| Work order |
Would you reproduce the entries that follow exactly as they appear?

| Data supplied |
________________________
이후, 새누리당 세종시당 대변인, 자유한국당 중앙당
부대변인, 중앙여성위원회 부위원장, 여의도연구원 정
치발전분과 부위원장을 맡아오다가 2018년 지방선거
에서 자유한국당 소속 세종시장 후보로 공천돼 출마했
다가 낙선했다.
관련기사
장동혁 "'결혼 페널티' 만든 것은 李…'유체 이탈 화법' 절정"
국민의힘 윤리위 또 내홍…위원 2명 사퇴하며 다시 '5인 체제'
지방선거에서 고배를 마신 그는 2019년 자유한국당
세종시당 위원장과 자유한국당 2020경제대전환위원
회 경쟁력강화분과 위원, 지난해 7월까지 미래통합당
________________________
| Result |
이후, 새누리당 세종시당 대변인, 자유한국당 중앙당
부대변인, 중앙여성위원회 부위원장, 여의도연구원 정
치발전분과 부위원장을 맡아오다가 2018년 지방선거
에서 자유한국당 소속 세종시장 후보로 공천돼 출마했
다가 낙선했다.
관련기사
장동혁 "'결혼 페널티' 만든 것은 李…'유체 이탈 화법' 절정"
국민의힘 윤리위 또 내홍…위원 2명 사퇴하며 다시 '5인 체제'
지방선거에서 고배를 마신 그는 2019년 자유한국당
세종시당 위원장과 자유한국당 2020경제대전환위원
회 경쟁력강화분과 위원, 지난해 7월까지 미래통합당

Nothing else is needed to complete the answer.